### YOUR INSTRUCTIONS:
Using the entries below, write out the line with "left eye: (247, 140)", the line with "right back paw: (104, 278)", and every line in between, exactly as each is written.

### DATA UNDER STUDY:
========================================================================
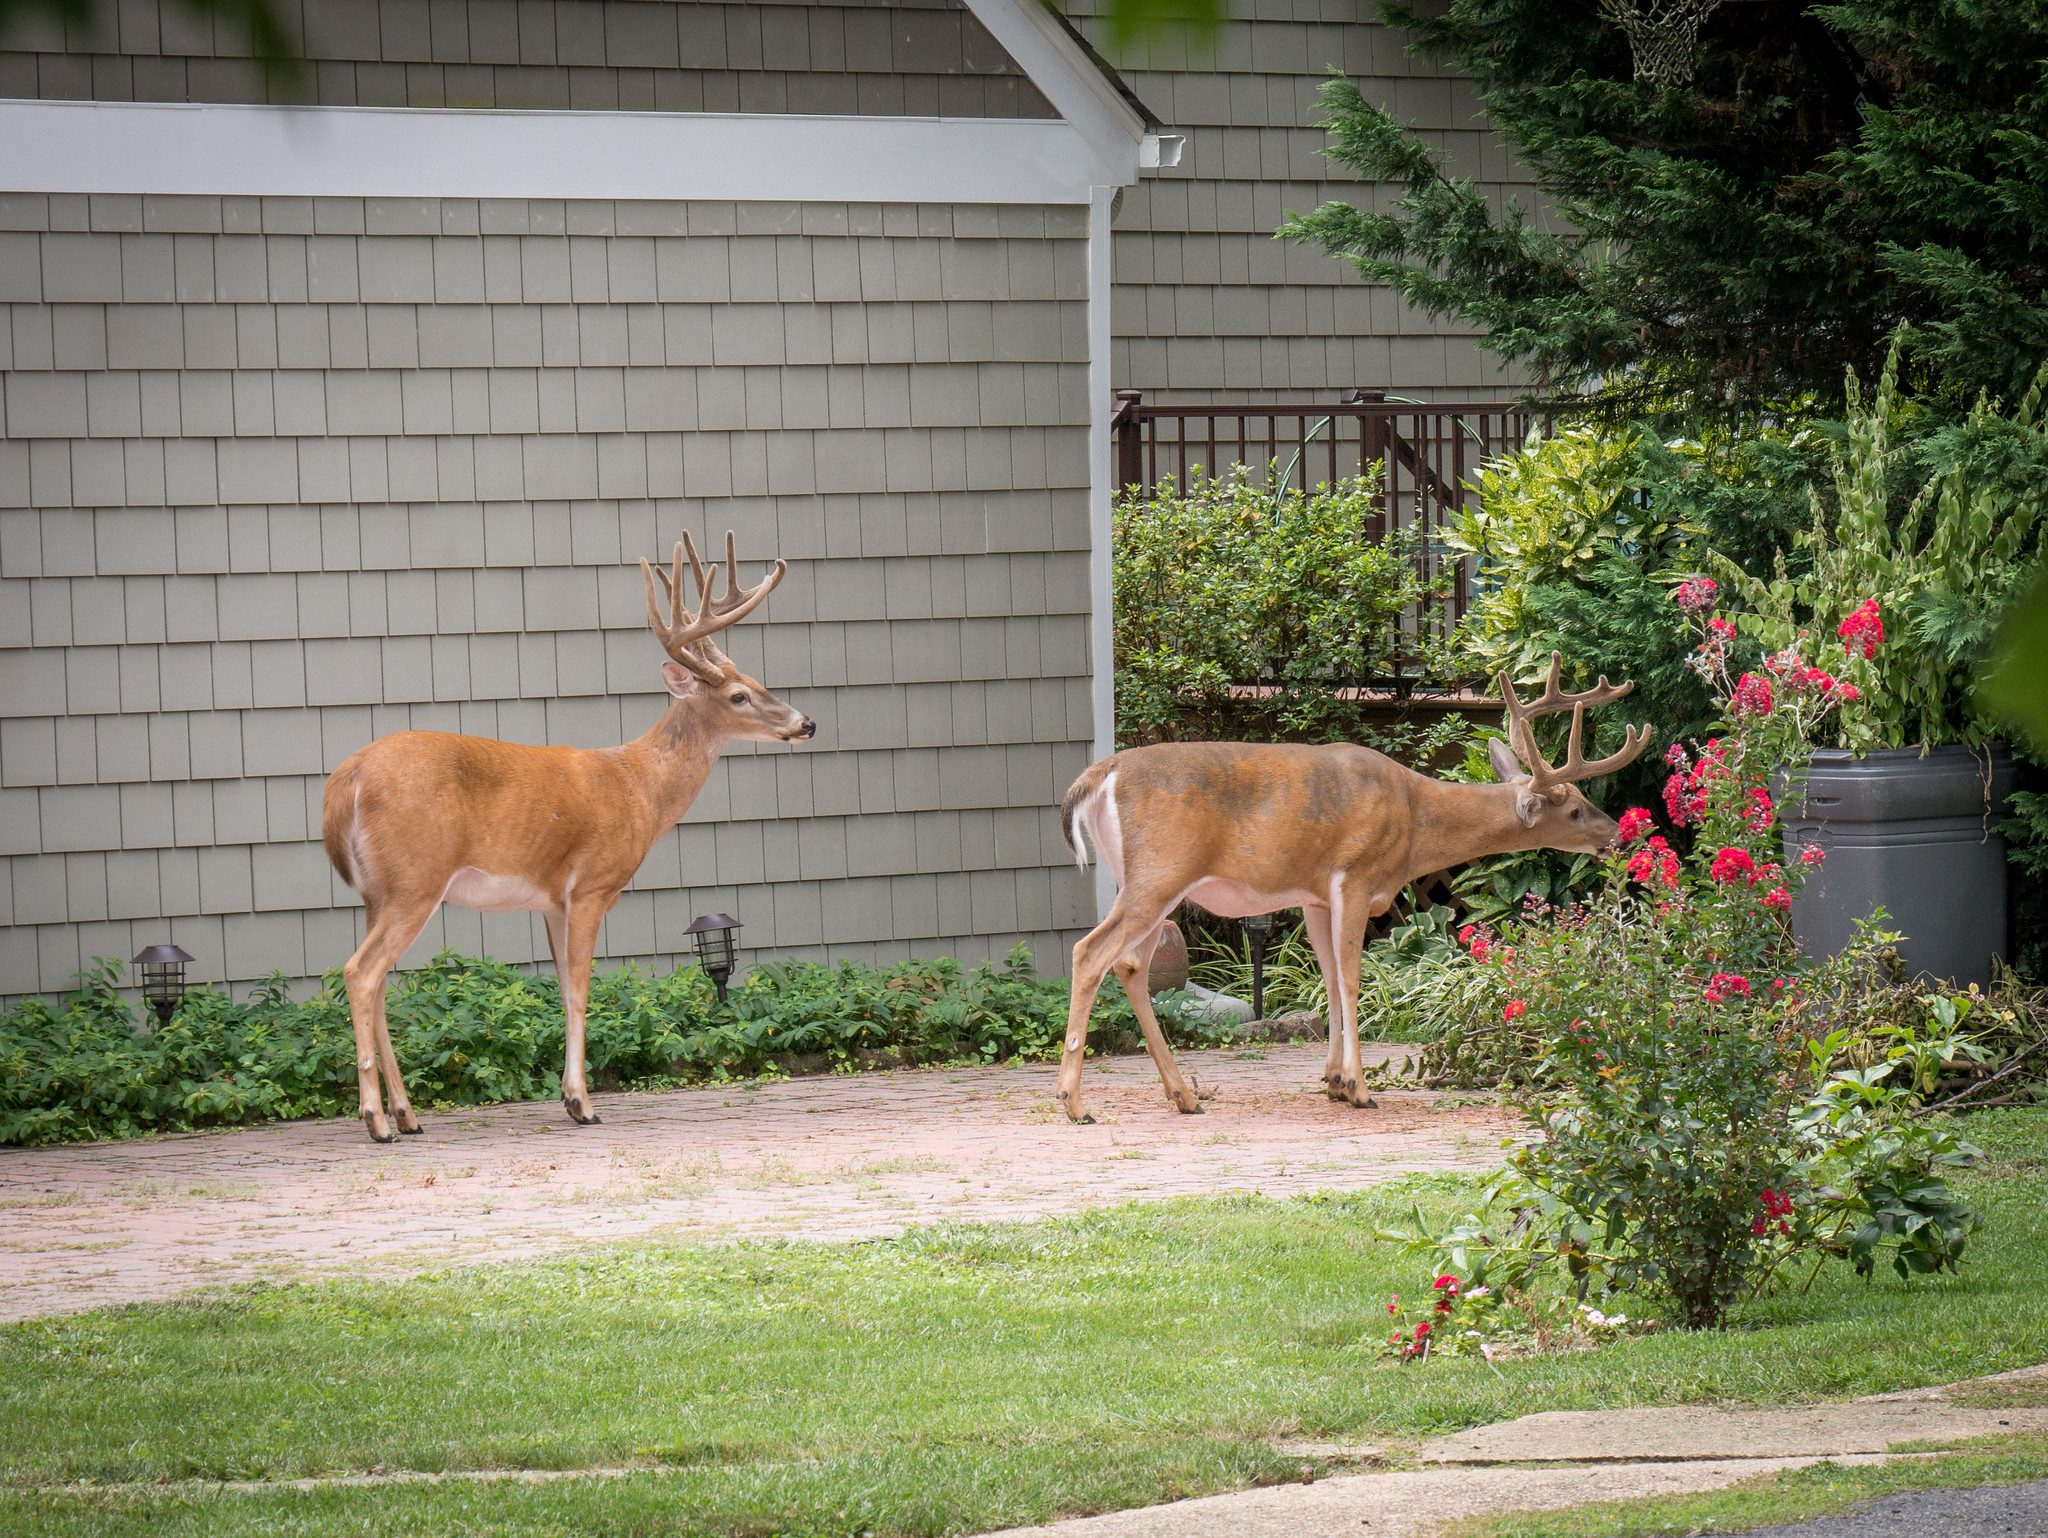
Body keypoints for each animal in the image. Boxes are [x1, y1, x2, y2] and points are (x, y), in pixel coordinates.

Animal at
========================================================================
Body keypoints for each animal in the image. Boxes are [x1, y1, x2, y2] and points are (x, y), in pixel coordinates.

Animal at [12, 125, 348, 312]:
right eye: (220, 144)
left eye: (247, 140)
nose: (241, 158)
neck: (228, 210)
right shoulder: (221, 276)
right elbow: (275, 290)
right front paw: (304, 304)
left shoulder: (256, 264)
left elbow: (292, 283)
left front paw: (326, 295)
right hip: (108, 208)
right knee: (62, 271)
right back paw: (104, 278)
========================================================================
### RESPONSE BOX:
left eye: (247, 140)
nose: (241, 158)
neck: (228, 210)
right shoulder: (221, 276)
right elbow: (275, 290)
right front paw: (304, 304)
left shoulder: (256, 264)
left elbow: (292, 283)
left front paw: (326, 295)
right hip: (108, 208)
right knee: (62, 271)
right back paw: (104, 278)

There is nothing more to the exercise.